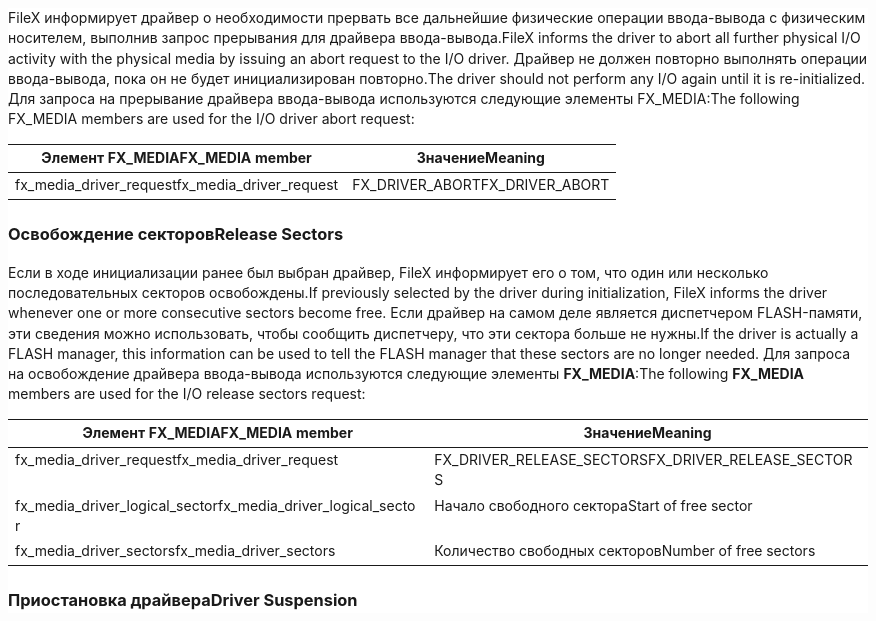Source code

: <span data-ttu-id="24740-203">FileX информирует драйвер о необходимости прервать все дальнейшие физические операции ввода-вывода с физическим носителем, выполнив запрос прерывания для драйвера ввода-вывода.</span><span class="sxs-lookup"><span data-stu-id="24740-203">FileX informs the driver to abort all further physical I/O activity with the physical media by issuing an abort request to the I/O driver.</span></span> <span data-ttu-id="24740-204">Драйвер не должен повторно выполнять операции ввода-вывода, пока он не будет инициализирован повторно.</span><span class="sxs-lookup"><span data-stu-id="24740-204">The driver should not perform any I/O again until it is re-initialized.</span></span> <span data-ttu-id="24740-205">Для запроса на прерывание драйвера ввода-вывода используются следующие элементы FX_MEDIA:</span><span class="sxs-lookup"><span data-stu-id="24740-205">The following FX_MEDIA members are used for the I/O driver abort request:</span></span>

|<span data-ttu-id="24740-206">Элемент FX_MEDIA</span><span class="sxs-lookup"><span data-stu-id="24740-206">FX_MEDIA member</span></span>| <span data-ttu-id="24740-207">Значение</span><span class="sxs-lookup"><span data-stu-id="24740-207">Meaning</span></span>|
|-----------|-----------|
|<span data-ttu-id="24740-208">fx_media_driver_request</span><span class="sxs-lookup"><span data-stu-id="24740-208">fx_media_driver_request</span></span>| <span data-ttu-id="24740-209">FX_DRIVER_ABORT</span><span class="sxs-lookup"><span data-stu-id="24740-209">FX_DRIVER_ABORT</span></span>|

### <a name="release-sectors"></a><span data-ttu-id="24740-210">Освобождение секторов</span><span class="sxs-lookup"><span data-stu-id="24740-210">Release Sectors</span></span>

<span data-ttu-id="24740-211">Если в ходе инициализации ранее был выбран драйвер, FileX информирует его о том, что один или несколько последовательных секторов освобождены.</span><span class="sxs-lookup"><span data-stu-id="24740-211">If previously selected by the driver during initialization, FileX informs the driver whenever one or more consecutive sectors become free.</span></span> <span data-ttu-id="24740-212">Если драйвер на самом деле является диспетчером FLASH-памяти, эти сведения можно использовать, чтобы сообщить диспетчеру, что эти сектора больше не нужны.</span><span class="sxs-lookup"><span data-stu-id="24740-212">If the driver is actually a FLASH manager, this information can be used to tell the FLASH manager that these sectors are no longer needed.</span></span> <span data-ttu-id="24740-213">Для запроса на освобождение драйвера ввода-вывода используются следующие элементы **FX_MEDIA**:</span><span class="sxs-lookup"><span data-stu-id="24740-213">The following **FX_MEDIA** members are used for the I/O release sectors request:</span></span>

|<span data-ttu-id="24740-214">Элемент FX_MEDIA</span><span class="sxs-lookup"><span data-stu-id="24740-214">FX_MEDIA member</span></span>| <span data-ttu-id="24740-215">Значение</span><span class="sxs-lookup"><span data-stu-id="24740-215">Meaning</span></span>|
|-----------|-----------|
|<span data-ttu-id="24740-216">fx_media_driver_request</span><span class="sxs-lookup"><span data-stu-id="24740-216">fx_media_driver_request</span></span>|<span data-ttu-id="24740-217">FX_DRIVER_RELEASE_SECTORS</span><span class="sxs-lookup"><span data-stu-id="24740-217">FX_DRIVER_RELEASE_SECTORS</span></span>|
|<span data-ttu-id="24740-218">fx_media_driver_logical_sector</span><span class="sxs-lookup"><span data-stu-id="24740-218">fx_media_driver_logical_sector</span></span>|<span data-ttu-id="24740-219">Начало свободного сектора</span><span class="sxs-lookup"><span data-stu-id="24740-219">Start of free sector</span></span>|
|<span data-ttu-id="24740-220">fx_media_driver_sectors</span><span class="sxs-lookup"><span data-stu-id="24740-220">fx_media_driver_sectors</span></span>|<span data-ttu-id="24740-221">Количество свободных секторов</span><span class="sxs-lookup"><span data-stu-id="24740-221">Number of free sectors</span></span>|

### <a name="driver-suspension"></a><span data-ttu-id="24740-222">Приостановка драйвера</span><span class="sxs-lookup"><span data-stu-id="24740-222">Driver Suspension</span></span>
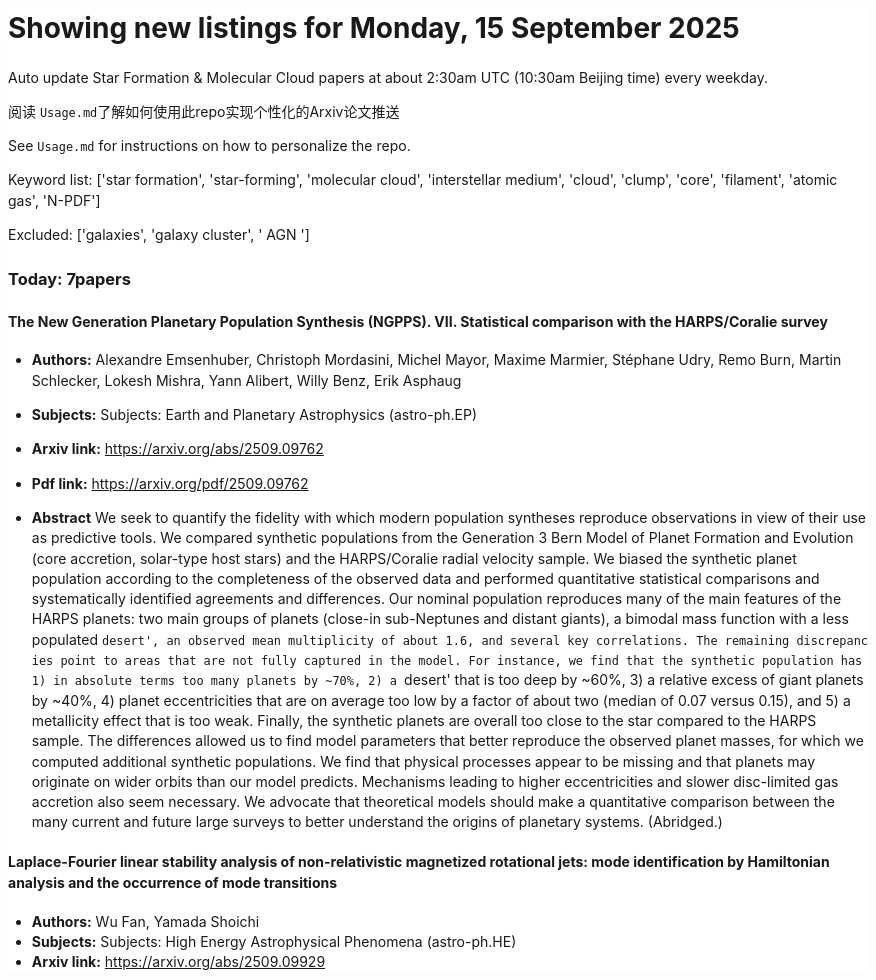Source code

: # Showing new listings for Monday, 15 September 2025
Auto update Star Formation & Molecular Cloud papers at about 2:30am UTC (10:30am Beijing time) every weekday.


阅读 `Usage.md`了解如何使用此repo实现个性化的Arxiv论文推送

See `Usage.md` for instructions on how to personalize the repo. 


Keyword list: ['star formation', 'star-forming', 'molecular cloud', 'interstellar medium', 'cloud', 'clump', 'core', 'filament', 'atomic gas', 'N-PDF']


Excluded: ['galaxies', 'galaxy cluster', ' AGN ']


### Today: 7papers 
#### The New Generation Planetary Population Synthesis (NGPPS). VII. Statistical comparison with the HARPS/Coralie survey
 - **Authors:** Alexandre Emsenhuber, Christoph Mordasini, Michel Mayor, Maxime Marmier, Stéphane Udry, Remo Burn, Martin Schlecker, Lokesh Mishra, Yann Alibert, Willy Benz, Erik Asphaug
 - **Subjects:** Subjects:
Earth and Planetary Astrophysics (astro-ph.EP)
 - **Arxiv link:** https://arxiv.org/abs/2509.09762

 - **Pdf link:** https://arxiv.org/pdf/2509.09762

 - **Abstract**
 We seek to quantify the fidelity with which modern population syntheses reproduce observations in view of their use as predictive tools. We compared synthetic populations from the Generation 3 Bern Model of Planet Formation and Evolution (core accretion, solar-type host stars) and the HARPS/Coralie radial velocity sample. We biased the synthetic planet population according to the completeness of the observed data and performed quantitative statistical comparisons and systematically identified agreements and differences. Our nominal population reproduces many of the main features of the HARPS planets: two main groups of planets (close-in sub-Neptunes and distant giants), a bimodal mass function with a less populated `desert', an observed mean multiplicity of about 1.6, and several key correlations. The remaining discrepancies point to areas that are not fully captured in the model. For instance, we find that the synthetic population has 1) in absolute terms too many planets by ~70%, 2) a `desert' that is too deep by ~60%, 3) a relative excess of giant planets by ~40%, 4) planet eccentricities that are on average too low by a factor of about two (median of 0.07 versus 0.15), and 5) a metallicity effect that is too weak. Finally, the synthetic planets are overall too close to the star compared to the HARPS sample. The differences allowed us to find model parameters that better reproduce the observed planet masses, for which we computed additional synthetic populations. We find that physical processes appear to be missing and that planets may originate on wider orbits than our model predicts. Mechanisms leading to higher eccentricities and slower disc-limited gas accretion also seem necessary. We advocate that theoretical models should make a quantitative comparison between the many current and future large surveys to better understand the origins of planetary systems. (Abridged.)
#### Laplace-Fourier linear stability analysis of non-relativistic magnetized rotational jets: mode identification by Hamiltonian analysis and the occurrence of mode transitions
 - **Authors:** Wu Fan, Yamada Shoichi
 - **Subjects:** Subjects:
High Energy Astrophysical Phenomena (astro-ph.HE)
 - **Arxiv link:** https://arxiv.org/abs/2509.09929
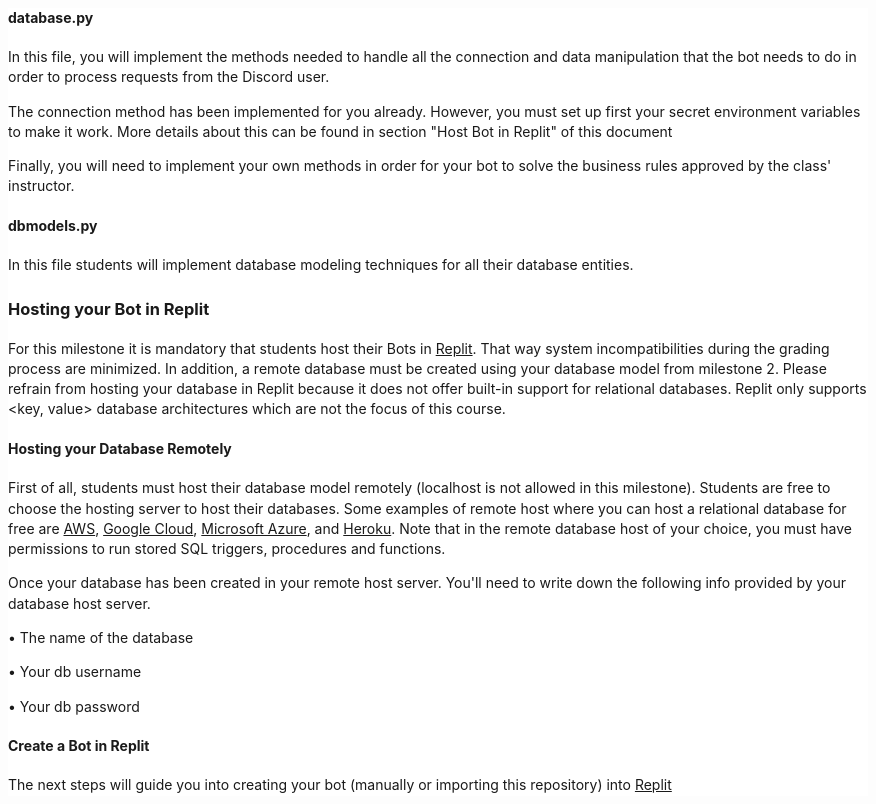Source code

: #### database.py 

In this file, you will implement the methods needed to handle all the connection and data manipulation that the bot needs to 
do in order to process requests from the Discord user. 

The connection method has been implemented for you already. However, you must set up first your secret environment 
variables to make it work. More details about this can be found in section "Host Bot in Replit" of this document

Finally, you will need to implement your own methods in order for your bot to solve the business rules approved by the
class' instructor. 

#### dbmodels.py 

In this file students will implement database modeling techniques for all their database entities. 


### Hosting your Bot in Replit 

For this milestone it is mandatory that students host their Bots in [Replit](htpps://replit.com). That way system 
incompatibilities during the grading process are minimized. In addition, a remote database must be created using your database model from milestone 2. Please refrain from hosting your database in Replit because it does not offer built-in support for relational databases. Replit only supports <key, value> database architectures which are not the focus of this course.  

#### Hosting your Database Remotely

First of all, students must host their database model remotely (localhost is not allowed in this milestone). Students are 
free to choose the hosting server to host their databases. Some examples of remote host where you can host a relational database for free are [AWS](https://aws.amazon.com/free/database/?trk=c0fcea17-fb6a-4c27-ad98-192318a276ff&sc_channel=ps&sc_campaign=acquisition&sc_medium=ACQ-P%7CPS-GO%7CBrand%7CDesktop%7CSU%7CDatabase%7CSolution%7CUS%7CEN%7CText&s_kwcid=AL!4422!3!548665196301!e!!g!!amazon%20relational%20db&ef_id=CjwKCAjw3K2XBhAzEiwAmmgrAoE1SvlDFAECMaxijNoBwdjfg6U6GcmNkrqIVqPruWdH2TxNSS5N9xoCJ_oQAvD_BwE:G:s&s_kwcid=AL!4422!3!548665196301!e!!g!!amazon%20relational%20db), [Google Cloud](https://cloud.google.com), [Microsoft Azure](https://azure.microsoft.com/en-gb/free/), and [Heroku](https://www.heroku.com). Note that in the remote database host of your choice, you must have permissions to run stored SQL triggers, procedures and functions.  

Once your database has been created in your remote host server. You'll need to write down the following info provided by your database host server.

• The name of the database 
    
• Your db username 
    
• Your db password 

#### Create a Bot in Replit 

The next steps will guide you into creating your bot (manually or importing this repository) into [Replit](https://replit.com)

== == ==

**Work instructions:** Go through the material above and output exactly the lines from the one containing "Excluded: ['galaxies', 'galaxy" through the one containing "- **Abstract**".

**Task answer:**
Excluded: ['galaxies', 'galaxy cluster', ' AGN ']


### Today: 7papers 
#### The New Generation Planetary Population Synthesis (NGPPS). VII. Statistical comparison with the HARPS/Coralie survey
 - **Authors:** Alexandre Emsenhuber, Christoph Mordasini, Michel Mayor, Maxime Marmier, Stéphane Udry, Remo Burn, Martin Schlecker, Lokesh Mishra, Yann Alibert, Willy Benz, Erik Asphaug
 - **Subjects:** Subjects:
Earth and Planetary Astrophysics (astro-ph.EP)
 - **Arxiv link:** https://arxiv.org/abs/2509.09762

 - **Pdf link:** https://arxiv.org/pdf/2509.09762

 - **Abstract**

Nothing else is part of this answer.